Developing a Career as an Agronomist

More than any other career choice, the agronomist position encompasses so many facets of science, plus a love of the environment and a desire to help people. This career option uses the evolving sciences and the latest technology to produce the food, fiber and fuel used by the world.

Science Is the Primary Tool of an Agronomist. In preparing to be an agronomist, a person studies plant and soil science, as well as entomology, the study of insects, plant pathology, the study of plant diseases, and weed science. Chemistry, biology and physics provide a foundation for many of the other science classes.

Other classes may include studying agricultural crops, forages or pasture grasses or even turf grass management.
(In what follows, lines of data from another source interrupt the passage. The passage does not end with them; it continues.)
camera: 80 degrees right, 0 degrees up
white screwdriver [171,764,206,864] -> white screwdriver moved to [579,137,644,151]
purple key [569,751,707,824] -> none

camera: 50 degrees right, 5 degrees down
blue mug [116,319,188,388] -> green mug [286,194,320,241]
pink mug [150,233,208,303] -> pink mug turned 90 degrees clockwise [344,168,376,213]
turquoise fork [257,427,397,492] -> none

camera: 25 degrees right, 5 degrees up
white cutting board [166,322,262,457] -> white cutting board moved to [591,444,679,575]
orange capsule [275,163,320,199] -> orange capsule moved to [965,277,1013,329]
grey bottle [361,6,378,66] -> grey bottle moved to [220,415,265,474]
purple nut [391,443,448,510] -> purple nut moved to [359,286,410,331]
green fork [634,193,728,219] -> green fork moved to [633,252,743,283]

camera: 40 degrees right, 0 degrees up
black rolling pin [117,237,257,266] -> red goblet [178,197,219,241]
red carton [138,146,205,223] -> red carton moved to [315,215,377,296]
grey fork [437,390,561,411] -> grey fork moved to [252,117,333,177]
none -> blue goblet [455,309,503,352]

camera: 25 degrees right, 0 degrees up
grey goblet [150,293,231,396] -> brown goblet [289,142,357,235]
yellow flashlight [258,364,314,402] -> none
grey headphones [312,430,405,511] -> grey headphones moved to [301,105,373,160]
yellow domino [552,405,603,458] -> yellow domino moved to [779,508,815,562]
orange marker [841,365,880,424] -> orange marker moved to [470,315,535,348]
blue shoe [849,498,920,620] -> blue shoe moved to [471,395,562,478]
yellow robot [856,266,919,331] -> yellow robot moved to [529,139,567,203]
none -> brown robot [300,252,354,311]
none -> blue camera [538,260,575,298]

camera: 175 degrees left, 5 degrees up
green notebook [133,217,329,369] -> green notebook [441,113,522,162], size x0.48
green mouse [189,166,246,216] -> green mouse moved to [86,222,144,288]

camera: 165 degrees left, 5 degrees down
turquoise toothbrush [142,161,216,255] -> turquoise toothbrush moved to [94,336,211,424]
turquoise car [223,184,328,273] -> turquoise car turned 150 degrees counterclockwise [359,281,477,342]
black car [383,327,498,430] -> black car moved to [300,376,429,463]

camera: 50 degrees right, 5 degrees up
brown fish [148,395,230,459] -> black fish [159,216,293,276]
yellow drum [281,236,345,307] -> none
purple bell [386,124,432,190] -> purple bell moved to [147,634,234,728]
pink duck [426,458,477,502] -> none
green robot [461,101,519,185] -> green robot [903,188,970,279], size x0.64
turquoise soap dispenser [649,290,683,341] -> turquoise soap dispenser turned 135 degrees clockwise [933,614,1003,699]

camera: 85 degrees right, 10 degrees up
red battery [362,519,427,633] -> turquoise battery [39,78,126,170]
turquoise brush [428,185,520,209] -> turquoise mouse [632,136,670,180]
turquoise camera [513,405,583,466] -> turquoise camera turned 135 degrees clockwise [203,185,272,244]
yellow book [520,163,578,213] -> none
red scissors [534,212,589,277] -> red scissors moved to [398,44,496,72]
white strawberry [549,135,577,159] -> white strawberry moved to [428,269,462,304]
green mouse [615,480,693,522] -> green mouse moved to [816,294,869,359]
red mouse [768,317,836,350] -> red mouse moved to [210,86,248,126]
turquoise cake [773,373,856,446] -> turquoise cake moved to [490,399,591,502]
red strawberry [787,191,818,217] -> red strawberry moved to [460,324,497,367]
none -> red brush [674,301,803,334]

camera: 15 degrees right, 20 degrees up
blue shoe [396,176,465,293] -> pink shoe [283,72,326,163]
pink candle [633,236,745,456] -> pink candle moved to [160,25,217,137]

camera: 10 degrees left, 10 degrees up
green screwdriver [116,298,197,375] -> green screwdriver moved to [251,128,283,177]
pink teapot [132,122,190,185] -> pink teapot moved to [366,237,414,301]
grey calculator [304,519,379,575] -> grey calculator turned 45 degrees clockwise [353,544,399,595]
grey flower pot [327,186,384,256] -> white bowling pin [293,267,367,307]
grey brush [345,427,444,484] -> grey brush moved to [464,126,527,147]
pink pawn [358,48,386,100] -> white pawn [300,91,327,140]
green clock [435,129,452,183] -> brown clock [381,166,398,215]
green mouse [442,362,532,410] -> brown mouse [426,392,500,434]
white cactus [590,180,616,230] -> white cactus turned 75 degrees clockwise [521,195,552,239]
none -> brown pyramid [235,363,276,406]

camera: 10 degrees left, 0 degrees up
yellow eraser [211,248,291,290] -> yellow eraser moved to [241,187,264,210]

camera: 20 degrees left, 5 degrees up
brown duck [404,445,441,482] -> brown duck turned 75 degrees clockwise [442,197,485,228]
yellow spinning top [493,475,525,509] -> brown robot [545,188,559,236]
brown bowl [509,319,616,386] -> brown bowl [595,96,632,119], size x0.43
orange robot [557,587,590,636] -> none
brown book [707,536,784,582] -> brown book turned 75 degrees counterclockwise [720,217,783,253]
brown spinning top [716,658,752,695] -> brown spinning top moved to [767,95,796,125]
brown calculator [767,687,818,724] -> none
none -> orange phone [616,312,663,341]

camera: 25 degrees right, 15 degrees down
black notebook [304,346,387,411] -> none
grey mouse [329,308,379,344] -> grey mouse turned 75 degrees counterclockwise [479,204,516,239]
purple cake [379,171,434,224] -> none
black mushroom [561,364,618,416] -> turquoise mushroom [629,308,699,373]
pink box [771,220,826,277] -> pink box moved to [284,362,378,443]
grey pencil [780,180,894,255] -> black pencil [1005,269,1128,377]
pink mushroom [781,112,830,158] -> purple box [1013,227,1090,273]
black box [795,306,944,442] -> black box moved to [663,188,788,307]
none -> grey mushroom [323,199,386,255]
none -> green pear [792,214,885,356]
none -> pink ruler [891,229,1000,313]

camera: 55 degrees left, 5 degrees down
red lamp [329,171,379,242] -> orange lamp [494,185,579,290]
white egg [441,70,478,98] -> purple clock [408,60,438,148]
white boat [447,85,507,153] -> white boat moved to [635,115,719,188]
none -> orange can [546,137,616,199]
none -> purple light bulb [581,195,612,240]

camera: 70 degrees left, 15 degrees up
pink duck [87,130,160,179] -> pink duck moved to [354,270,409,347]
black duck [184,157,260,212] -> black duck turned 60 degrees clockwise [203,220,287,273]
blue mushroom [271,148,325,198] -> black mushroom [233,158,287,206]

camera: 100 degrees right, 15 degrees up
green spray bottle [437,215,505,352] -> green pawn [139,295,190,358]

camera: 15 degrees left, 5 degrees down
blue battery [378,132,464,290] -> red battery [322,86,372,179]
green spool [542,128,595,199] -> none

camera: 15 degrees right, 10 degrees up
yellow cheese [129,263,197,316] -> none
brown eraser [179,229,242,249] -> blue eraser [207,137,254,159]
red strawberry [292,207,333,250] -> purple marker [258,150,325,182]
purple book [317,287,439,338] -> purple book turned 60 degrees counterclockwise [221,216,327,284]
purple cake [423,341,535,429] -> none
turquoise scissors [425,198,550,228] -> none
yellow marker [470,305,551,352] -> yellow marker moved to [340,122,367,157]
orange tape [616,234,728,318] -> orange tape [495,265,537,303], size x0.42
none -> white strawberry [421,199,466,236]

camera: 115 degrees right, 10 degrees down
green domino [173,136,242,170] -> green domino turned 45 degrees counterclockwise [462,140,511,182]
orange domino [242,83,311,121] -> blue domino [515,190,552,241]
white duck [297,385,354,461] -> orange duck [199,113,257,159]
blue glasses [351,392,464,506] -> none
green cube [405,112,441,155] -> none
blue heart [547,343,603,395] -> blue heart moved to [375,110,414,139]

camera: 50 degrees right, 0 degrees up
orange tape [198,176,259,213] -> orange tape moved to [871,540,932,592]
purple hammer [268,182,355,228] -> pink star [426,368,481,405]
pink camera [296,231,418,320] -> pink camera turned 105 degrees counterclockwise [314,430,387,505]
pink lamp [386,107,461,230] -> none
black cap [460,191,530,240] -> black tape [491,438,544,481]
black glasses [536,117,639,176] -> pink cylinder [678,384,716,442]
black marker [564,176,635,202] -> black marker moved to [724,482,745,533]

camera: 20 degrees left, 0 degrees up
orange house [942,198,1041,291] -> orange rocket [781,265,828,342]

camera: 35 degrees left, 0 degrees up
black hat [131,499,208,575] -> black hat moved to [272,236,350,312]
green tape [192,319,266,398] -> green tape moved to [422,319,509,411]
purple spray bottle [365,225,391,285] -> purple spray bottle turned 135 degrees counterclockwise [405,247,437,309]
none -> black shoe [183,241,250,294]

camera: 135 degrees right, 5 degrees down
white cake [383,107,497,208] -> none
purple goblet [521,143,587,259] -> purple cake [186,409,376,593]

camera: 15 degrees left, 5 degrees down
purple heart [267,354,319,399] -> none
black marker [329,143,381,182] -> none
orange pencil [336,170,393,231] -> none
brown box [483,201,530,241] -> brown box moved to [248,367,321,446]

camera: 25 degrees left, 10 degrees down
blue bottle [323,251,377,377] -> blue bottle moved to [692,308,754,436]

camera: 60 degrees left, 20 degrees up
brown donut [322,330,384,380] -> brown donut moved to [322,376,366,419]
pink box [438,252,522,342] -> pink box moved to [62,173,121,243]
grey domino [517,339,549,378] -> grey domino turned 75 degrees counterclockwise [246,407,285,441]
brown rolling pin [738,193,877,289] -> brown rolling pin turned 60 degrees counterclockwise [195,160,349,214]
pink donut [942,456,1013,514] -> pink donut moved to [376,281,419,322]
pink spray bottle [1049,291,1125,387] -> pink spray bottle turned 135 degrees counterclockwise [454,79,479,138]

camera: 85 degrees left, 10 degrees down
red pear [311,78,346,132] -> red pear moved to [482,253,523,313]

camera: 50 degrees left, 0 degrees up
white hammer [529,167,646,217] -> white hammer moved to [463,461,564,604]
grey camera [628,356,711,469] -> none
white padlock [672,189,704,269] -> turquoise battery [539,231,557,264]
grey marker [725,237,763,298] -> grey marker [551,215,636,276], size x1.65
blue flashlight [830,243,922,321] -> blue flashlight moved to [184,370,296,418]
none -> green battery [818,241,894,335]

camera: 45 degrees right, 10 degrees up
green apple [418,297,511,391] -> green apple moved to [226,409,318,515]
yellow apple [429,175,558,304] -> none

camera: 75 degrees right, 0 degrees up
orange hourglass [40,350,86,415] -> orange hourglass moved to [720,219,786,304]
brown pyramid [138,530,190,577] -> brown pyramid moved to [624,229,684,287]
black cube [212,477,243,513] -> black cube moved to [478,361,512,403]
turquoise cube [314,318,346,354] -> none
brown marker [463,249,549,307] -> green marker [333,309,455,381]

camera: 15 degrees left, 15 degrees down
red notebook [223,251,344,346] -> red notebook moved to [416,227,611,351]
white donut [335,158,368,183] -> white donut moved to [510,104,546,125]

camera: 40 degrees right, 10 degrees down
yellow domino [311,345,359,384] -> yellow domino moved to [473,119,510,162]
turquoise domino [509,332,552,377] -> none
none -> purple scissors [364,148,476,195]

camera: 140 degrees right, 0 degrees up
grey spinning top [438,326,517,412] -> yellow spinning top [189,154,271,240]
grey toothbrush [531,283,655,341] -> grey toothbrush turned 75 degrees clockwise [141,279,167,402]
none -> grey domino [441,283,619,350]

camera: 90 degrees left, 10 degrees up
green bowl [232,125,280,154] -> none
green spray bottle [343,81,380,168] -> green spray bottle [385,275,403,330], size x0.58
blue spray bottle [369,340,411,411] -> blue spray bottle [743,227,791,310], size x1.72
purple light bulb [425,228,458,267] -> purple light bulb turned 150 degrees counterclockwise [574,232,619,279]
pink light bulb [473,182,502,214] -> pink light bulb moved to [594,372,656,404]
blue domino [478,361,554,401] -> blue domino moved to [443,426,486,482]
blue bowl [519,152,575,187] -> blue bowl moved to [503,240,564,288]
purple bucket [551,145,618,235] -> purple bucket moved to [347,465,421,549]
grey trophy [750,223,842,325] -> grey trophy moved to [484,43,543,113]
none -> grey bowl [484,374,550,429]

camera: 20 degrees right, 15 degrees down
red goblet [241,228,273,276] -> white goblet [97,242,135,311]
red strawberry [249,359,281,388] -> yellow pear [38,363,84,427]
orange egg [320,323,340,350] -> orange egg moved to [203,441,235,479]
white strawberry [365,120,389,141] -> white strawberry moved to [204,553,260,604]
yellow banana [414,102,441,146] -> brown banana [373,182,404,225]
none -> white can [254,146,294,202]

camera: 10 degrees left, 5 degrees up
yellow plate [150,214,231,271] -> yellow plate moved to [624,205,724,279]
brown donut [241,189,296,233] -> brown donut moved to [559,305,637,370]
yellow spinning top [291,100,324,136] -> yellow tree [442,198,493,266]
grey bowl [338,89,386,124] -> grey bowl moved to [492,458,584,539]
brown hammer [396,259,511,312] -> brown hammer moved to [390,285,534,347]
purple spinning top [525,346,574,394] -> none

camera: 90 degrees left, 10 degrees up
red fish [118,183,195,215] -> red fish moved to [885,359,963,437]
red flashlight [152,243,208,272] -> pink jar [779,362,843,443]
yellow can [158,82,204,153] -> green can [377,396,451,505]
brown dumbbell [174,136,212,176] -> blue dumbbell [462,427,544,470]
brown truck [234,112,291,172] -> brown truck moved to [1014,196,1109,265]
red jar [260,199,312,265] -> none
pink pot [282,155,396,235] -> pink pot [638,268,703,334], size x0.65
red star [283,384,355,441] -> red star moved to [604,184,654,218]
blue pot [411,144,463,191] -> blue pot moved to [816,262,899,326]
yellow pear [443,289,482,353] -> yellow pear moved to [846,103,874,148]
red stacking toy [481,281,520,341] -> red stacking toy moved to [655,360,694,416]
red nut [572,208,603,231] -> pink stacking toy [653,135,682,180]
Agronomists combine all of their knowledge in these sciences to increase crop productivity and efficiency. They are also interpreters, taking the data and scientific findings from researchers and turning that into improvements and information the farmer can use in their fields. Conservation of resources and producing food and fiber in a sustainable manner are important components for today’s agronomist.

Agronomists are helping find solutions to some of the greatest problems in the world today. As the population grows and resources become scarcer, agronomists will be on the front lines of helping producers feed the world. Getting more yield on fewer acres with fewer inputs is the challenge facing an agronomist, and using new scientific data and technology changes is how the agronomist will meet this challenge.